During this century, the continent’s sea ice is projected to be reduced to just two-thirds of its starting mass, and this could lead to a large increase in the penguin population.
Standing at around 70 centimeters tall and weighing four kilograms, there are about 1,000 average-sized penguins living in Antarctica today. They dive into the sea through cracks in the ice in order to access their prey, such as krill, small crustaceans, and fish.
The NIPR research team tagged 175 penguins with video cameras and tracked their behavior in regions with heavy sea ice. Comparing the birds’ breeding status from 2010 through 2017, they observed that the penguins’ weight increased by 5% to 17% during years of very sparse sea ice, compared to years when there was heavy ice.

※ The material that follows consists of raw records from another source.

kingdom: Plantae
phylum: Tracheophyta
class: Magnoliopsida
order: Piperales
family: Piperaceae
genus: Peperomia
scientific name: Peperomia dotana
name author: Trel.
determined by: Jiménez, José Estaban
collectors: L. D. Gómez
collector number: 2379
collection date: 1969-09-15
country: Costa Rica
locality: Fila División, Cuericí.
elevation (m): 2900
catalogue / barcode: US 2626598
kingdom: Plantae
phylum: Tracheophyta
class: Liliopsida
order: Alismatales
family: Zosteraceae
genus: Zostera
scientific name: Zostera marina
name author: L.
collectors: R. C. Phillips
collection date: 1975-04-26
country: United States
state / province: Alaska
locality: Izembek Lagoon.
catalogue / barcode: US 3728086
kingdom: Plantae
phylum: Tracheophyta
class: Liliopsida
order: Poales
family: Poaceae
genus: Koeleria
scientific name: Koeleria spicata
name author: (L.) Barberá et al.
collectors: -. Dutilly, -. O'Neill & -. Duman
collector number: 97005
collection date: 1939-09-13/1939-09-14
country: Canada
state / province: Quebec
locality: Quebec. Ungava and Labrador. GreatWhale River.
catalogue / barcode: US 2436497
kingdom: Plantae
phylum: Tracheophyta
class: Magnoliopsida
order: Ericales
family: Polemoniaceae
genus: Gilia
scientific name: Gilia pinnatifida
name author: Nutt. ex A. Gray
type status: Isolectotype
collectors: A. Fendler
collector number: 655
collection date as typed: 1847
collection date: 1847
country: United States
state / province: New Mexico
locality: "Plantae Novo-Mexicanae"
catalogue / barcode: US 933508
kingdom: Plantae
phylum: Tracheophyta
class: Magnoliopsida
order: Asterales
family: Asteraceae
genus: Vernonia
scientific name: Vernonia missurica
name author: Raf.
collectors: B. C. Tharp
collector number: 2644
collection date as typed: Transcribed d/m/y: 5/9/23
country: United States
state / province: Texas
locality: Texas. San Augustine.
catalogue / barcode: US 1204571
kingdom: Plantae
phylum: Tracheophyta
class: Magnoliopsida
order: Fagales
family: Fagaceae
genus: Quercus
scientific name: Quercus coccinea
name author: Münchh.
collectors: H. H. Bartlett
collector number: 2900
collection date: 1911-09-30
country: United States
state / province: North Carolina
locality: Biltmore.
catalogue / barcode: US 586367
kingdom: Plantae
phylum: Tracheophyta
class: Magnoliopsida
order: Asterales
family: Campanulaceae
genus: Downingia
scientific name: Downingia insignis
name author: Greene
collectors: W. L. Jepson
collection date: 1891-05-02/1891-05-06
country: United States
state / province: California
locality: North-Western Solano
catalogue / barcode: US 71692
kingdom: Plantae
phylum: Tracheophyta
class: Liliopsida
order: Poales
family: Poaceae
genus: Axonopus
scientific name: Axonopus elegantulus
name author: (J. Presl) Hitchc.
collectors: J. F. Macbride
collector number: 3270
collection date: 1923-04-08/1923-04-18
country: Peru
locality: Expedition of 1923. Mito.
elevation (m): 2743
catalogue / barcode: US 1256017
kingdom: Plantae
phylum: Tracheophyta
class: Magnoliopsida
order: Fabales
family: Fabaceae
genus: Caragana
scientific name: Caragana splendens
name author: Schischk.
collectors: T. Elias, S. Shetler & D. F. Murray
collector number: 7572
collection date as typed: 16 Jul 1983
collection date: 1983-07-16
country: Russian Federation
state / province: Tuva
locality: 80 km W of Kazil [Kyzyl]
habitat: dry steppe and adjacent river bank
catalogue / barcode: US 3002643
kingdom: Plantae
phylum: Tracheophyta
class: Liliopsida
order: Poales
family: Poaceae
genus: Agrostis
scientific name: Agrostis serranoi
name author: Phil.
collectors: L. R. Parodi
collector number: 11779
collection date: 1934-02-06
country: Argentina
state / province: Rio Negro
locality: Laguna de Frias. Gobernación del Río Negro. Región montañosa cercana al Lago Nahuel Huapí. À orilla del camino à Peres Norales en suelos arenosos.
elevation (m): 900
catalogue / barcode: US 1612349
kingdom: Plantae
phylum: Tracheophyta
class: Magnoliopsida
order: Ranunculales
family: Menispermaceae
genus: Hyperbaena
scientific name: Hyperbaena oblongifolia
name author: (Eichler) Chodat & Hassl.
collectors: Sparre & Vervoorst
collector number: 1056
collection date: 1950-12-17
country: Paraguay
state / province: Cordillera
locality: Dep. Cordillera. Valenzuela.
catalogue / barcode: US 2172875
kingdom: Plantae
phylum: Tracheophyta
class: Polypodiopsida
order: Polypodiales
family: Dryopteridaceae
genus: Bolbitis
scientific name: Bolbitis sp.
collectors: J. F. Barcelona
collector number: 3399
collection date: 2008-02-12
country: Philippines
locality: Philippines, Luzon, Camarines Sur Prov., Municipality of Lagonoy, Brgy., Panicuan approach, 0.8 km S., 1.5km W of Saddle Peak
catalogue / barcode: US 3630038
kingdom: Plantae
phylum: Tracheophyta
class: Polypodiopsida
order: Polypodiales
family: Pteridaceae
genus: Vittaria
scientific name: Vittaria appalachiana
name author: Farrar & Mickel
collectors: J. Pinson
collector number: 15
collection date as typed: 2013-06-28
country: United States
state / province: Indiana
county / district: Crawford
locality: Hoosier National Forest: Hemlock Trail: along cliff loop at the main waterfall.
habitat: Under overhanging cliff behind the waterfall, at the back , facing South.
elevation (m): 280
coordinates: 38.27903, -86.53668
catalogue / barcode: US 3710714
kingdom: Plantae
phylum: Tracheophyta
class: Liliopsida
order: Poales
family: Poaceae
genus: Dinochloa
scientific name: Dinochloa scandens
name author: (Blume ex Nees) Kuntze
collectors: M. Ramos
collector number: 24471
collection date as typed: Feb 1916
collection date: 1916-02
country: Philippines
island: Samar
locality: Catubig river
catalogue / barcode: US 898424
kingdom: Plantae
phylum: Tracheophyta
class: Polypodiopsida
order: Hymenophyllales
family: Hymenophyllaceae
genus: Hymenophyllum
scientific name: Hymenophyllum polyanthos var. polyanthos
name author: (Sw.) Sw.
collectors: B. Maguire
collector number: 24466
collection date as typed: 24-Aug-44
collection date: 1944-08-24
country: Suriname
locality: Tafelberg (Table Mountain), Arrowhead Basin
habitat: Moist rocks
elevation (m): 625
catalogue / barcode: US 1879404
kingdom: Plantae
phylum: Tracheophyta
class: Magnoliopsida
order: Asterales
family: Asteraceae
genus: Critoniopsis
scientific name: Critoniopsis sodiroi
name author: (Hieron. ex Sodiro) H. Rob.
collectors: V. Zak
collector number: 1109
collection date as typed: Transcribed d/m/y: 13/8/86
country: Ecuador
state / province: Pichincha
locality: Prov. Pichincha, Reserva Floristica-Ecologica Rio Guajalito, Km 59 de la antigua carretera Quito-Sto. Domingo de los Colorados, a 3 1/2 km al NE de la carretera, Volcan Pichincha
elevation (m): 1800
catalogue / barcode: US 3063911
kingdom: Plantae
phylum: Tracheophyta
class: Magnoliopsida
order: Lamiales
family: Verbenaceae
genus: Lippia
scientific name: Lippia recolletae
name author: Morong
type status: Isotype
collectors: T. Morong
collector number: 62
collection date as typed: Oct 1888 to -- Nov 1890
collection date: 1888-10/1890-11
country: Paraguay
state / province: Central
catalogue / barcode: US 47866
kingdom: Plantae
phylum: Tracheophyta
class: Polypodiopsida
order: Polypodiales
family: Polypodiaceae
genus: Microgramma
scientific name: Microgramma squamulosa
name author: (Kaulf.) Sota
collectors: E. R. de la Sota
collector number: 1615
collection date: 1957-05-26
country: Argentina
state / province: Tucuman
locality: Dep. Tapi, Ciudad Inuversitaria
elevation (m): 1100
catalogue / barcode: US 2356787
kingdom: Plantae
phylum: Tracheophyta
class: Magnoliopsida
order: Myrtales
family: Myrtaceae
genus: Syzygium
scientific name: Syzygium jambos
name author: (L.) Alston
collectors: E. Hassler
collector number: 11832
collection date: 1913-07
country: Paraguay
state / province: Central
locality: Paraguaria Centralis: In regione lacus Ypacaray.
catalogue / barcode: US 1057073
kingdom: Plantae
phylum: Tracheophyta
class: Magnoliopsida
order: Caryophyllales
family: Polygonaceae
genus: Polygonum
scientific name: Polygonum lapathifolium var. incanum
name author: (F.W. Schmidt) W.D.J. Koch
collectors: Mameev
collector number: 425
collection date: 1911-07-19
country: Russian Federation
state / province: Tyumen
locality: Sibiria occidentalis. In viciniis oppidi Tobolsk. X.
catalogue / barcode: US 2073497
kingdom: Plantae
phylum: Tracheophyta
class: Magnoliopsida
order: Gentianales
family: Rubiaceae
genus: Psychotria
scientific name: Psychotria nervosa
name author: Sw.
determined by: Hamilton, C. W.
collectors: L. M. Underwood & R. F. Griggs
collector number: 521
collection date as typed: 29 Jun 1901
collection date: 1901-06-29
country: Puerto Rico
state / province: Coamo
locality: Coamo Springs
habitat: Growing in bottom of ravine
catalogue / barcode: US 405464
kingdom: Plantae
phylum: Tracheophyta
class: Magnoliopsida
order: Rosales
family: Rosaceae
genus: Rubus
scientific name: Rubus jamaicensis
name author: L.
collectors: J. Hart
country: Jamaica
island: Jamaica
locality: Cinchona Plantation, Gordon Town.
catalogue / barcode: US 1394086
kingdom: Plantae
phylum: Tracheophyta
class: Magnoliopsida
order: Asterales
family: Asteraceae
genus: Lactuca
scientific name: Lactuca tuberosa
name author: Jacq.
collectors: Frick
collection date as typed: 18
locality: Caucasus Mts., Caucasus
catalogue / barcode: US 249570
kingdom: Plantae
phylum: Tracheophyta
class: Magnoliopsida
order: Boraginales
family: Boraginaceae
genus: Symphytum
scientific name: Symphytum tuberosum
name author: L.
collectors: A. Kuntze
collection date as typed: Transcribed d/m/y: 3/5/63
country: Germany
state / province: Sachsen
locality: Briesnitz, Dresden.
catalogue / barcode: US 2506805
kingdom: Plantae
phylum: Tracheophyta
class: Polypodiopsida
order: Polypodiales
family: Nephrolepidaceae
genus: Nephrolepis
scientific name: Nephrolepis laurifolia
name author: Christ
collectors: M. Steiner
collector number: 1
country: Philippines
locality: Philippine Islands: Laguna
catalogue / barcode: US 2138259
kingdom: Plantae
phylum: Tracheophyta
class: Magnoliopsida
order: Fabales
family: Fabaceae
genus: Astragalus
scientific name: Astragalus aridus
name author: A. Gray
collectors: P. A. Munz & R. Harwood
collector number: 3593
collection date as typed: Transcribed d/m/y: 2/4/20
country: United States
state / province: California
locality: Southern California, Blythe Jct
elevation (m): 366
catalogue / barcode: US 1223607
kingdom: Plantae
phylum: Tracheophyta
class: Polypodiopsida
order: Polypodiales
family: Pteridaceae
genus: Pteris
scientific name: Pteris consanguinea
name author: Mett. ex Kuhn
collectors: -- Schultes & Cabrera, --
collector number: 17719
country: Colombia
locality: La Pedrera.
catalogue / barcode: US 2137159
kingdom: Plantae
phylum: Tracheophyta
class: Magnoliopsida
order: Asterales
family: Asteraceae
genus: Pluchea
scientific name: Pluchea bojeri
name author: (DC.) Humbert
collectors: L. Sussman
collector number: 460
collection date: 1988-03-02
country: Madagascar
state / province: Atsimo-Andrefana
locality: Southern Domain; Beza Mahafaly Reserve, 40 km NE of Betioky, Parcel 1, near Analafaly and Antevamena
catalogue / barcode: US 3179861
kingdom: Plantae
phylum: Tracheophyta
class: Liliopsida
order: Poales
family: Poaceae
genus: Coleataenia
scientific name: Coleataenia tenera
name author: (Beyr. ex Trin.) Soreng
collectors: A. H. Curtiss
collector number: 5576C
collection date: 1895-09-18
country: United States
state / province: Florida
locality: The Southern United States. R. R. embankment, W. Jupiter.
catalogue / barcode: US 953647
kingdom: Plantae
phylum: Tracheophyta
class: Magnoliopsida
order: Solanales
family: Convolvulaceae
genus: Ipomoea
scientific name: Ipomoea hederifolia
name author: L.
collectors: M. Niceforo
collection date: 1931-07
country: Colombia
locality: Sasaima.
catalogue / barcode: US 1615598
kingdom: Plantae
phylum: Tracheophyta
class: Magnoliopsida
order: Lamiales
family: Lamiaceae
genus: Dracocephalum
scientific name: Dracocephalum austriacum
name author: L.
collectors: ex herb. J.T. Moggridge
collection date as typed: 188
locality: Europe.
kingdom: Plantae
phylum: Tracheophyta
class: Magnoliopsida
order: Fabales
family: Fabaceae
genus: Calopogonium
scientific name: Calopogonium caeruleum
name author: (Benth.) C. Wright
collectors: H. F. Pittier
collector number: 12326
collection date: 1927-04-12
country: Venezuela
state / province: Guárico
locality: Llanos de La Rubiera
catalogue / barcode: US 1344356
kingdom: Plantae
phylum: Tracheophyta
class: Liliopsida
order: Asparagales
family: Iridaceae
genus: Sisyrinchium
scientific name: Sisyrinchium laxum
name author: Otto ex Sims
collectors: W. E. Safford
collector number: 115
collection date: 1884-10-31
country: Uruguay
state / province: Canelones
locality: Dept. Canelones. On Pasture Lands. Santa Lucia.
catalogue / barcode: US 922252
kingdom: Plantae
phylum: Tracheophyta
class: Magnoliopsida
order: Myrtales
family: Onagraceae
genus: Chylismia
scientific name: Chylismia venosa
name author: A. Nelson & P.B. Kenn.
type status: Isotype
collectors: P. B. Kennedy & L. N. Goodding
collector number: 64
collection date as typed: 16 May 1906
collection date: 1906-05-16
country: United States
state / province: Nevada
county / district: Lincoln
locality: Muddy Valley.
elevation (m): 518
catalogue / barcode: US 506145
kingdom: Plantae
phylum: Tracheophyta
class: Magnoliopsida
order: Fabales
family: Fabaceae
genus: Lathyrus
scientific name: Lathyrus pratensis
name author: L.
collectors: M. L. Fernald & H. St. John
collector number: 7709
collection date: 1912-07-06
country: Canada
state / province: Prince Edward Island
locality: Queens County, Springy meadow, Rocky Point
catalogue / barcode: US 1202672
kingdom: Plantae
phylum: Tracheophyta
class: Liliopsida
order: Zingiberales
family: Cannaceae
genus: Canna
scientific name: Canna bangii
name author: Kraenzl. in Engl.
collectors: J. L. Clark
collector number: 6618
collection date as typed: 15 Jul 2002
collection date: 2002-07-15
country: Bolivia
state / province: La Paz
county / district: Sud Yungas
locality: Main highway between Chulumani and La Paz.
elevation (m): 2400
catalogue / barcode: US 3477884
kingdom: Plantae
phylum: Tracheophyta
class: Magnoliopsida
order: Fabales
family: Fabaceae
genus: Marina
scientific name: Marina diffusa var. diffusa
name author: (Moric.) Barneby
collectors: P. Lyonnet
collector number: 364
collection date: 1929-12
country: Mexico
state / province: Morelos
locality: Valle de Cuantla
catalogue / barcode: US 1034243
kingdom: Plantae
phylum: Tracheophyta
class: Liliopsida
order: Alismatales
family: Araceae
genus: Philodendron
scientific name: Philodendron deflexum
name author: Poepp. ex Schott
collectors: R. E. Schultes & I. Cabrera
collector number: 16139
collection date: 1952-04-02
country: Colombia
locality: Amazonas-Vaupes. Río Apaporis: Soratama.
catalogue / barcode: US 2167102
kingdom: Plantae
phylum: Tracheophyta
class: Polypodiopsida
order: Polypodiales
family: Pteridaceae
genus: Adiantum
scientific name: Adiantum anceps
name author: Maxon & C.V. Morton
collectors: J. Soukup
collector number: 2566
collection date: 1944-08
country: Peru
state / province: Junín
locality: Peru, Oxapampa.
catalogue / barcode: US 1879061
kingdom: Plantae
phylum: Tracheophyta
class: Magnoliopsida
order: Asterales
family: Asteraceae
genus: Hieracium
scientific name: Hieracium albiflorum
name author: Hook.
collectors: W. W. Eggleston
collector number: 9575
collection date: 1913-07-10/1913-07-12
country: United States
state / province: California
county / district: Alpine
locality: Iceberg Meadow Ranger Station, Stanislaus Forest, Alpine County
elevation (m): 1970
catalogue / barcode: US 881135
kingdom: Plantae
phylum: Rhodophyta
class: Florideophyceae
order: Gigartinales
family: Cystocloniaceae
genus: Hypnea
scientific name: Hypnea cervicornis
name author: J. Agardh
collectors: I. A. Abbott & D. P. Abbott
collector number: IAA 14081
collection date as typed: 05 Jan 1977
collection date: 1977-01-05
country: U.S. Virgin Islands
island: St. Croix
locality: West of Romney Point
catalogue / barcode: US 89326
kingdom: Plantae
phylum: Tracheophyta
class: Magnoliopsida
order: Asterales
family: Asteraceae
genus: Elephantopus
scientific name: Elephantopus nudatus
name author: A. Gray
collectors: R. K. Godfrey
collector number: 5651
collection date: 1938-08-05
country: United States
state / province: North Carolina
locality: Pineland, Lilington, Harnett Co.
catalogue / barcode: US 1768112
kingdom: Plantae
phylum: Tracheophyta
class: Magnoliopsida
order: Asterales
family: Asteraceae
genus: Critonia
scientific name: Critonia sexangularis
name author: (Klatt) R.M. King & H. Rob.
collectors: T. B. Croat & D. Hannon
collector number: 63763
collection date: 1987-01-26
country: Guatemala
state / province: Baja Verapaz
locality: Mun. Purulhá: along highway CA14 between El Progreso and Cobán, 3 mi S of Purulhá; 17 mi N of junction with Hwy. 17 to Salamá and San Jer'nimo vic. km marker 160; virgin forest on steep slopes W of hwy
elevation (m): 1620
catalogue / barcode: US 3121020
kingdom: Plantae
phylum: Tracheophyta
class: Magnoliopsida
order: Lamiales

The number of chicks that grew and were able to fledge also increased by 1.1 to 2.5 times. This is because when the sea ice is sparse, the penguins are able to expand their foraging range and do not have to look so hard to find cracks in the ice in order to access the waters where they hunt.
In the Arctic, which has been suffering from the depletion of sea ice as well, polar bears are facing starvation because they hunt on ice. However, in contrast, seals, which the bears prey on, are facing less danger now.
The team’s lead researcher, Yuuki Watanabe, said: “There is a bold impression that global warming is a threat to life on earth. However, the consequences aren’t always negative.”